Having the main meal at mid-day is not unheard of and
anti-Christ.  Half the world eats this way. The
mid-day meal is called dinner and the evening meal is
called supper.  Daddy grew up eating this way. 
Grandma King did not - repeat - did not fire up the
stove at night. They ate what was in the warming oven
or sitting out from dinner (lunch). 
Mother seems to think she can try this.  Daddy should
be okay with this if he's reminded that this is how
farmers schedule their meals...and how his own mother
This simple change is the best thing they can do for
themselves by far. 
The only downside is that this will take away from
Teresa's cleaning time, but Rita can come more
also not unheard of and anti-Christ.
I am making a list of all the foods I remember daddy
eating...easy to prepare foods they will eat that
Teresa can cook, suggested menu combinations, etc.  
I am also making copies of easy to prepare recipes
with a few simple ingredients.
I will get these to you as I finish them.

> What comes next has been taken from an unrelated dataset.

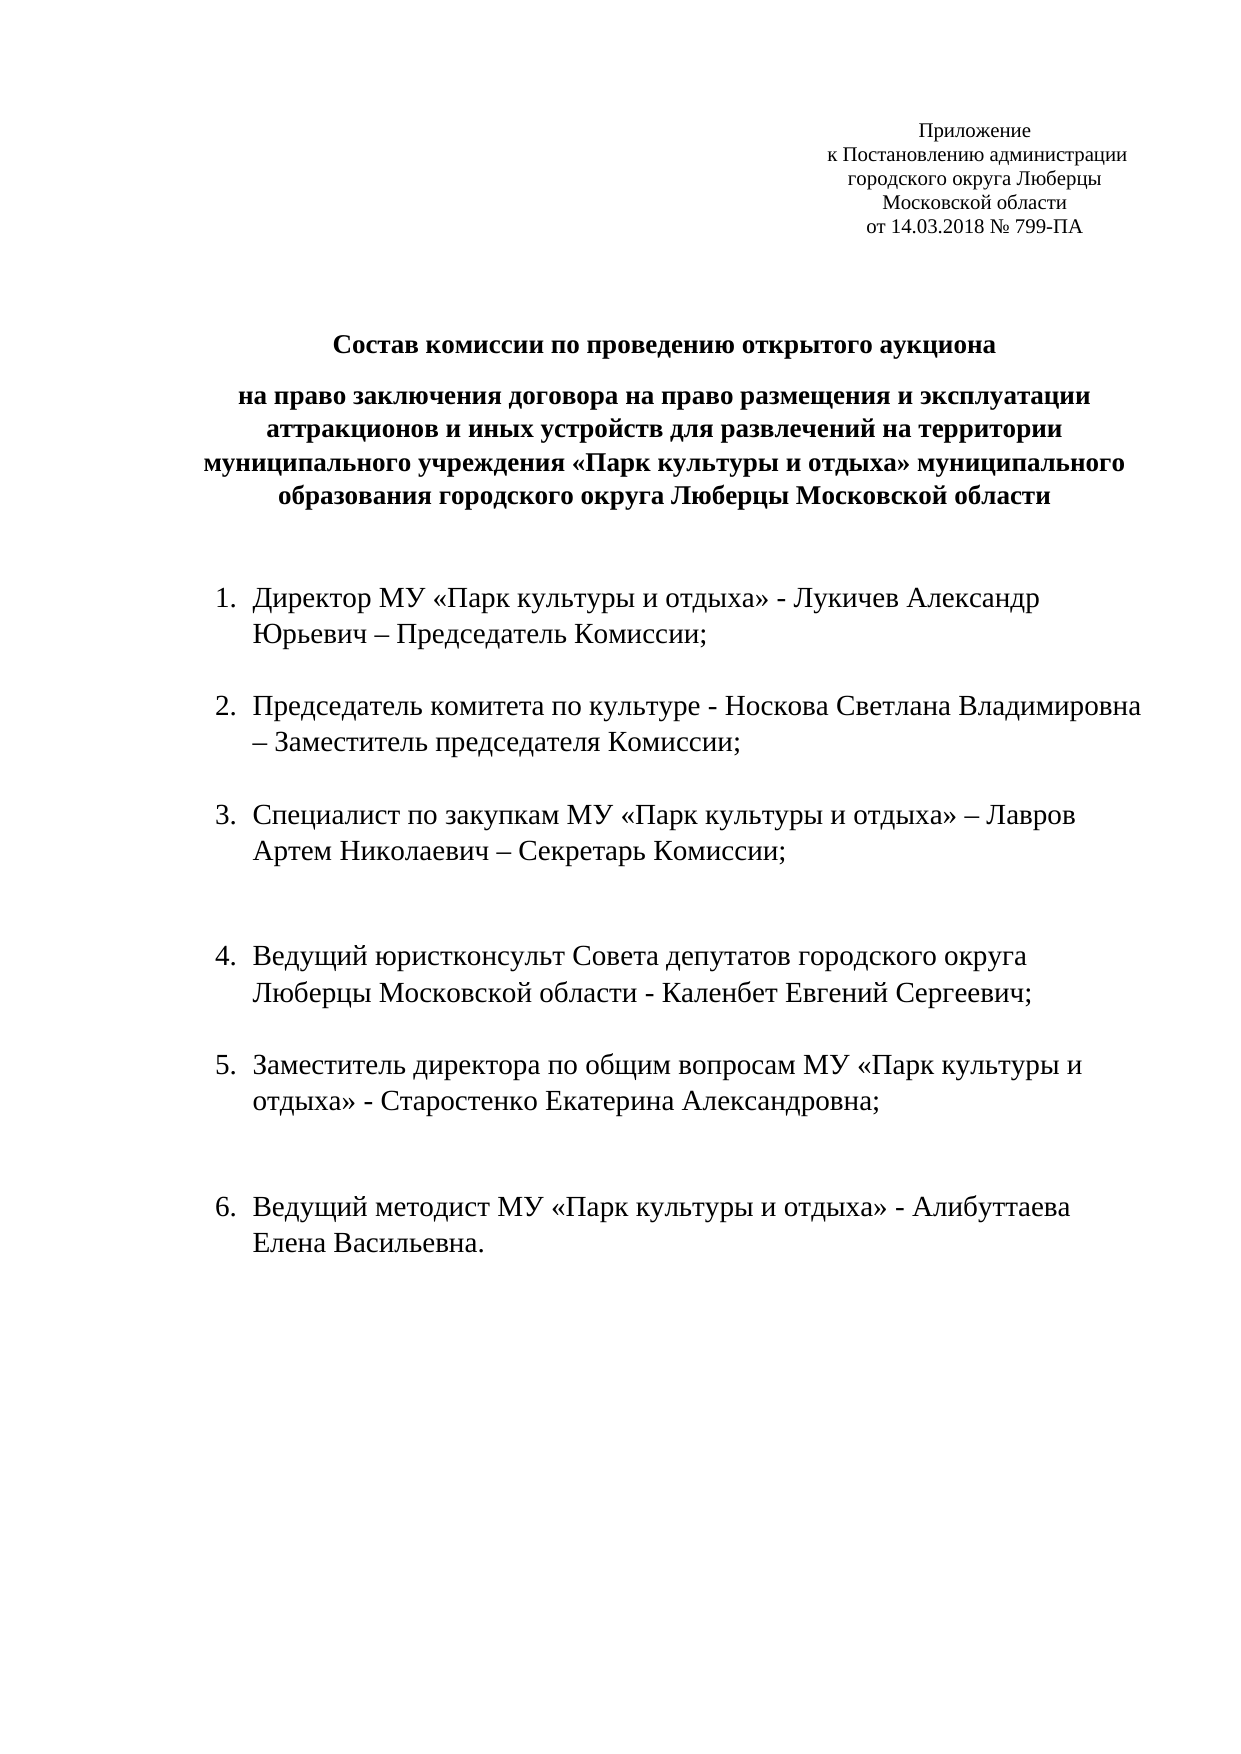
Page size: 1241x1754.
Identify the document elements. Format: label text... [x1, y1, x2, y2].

text Приложение [797, 118, 1152, 142]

9.13.04 Barbara email to friend

From: barbara lochner <
Sent: Mon, September 13, 2004 6:04:33 PM
Subject: addendum

I just reread my last msg to you and realize I did not
make it clear that my brother thinks I should relocate
back there and take my equal share in caring for my
parents. While having no control of any of the
circumstances. We are talking about people who refuse
to consider meals on wheels and the local senior
support agency.  Yet think nothing of expecting me to
give up my income, house, friends, etc. and go back in
wait of my mother's ringing bell and daddy's next
header off the tractor.


4.04 CBGD - Mother's disease

Corticobasal Ganglionic Degeneration, or CBGD, is not a common illness. It is difficult to pronounce, let alone to understand. In a world full of neurologic disease oriented foundations, such as the United Parkinson’s Foundation, Alzheimer’s Association, Multiple Sclerosis Society, and Amyotrophic Lateral Sclerosis Society of America (to name only a few), there is no, nor is there likely to soon be, a “Corticobasal Ganglionic Degeneration Organization.” Yet this disease exists. It impacts real people and real families. It presents overwhelming challenges to all it touches. It is a profound condition that effects our ability to communicate through spoken and written word, and gesture. Yet it typically leaves our comprehension and insight intact. A common theme which emerges for the patient and their family is isolation. The patient can feel progressively cut off from their ability to communicate with the outside world. Their family feels isolated from the medical and caregiver community because few people understand this disease, and there are few support groups or organizations dedicated to it.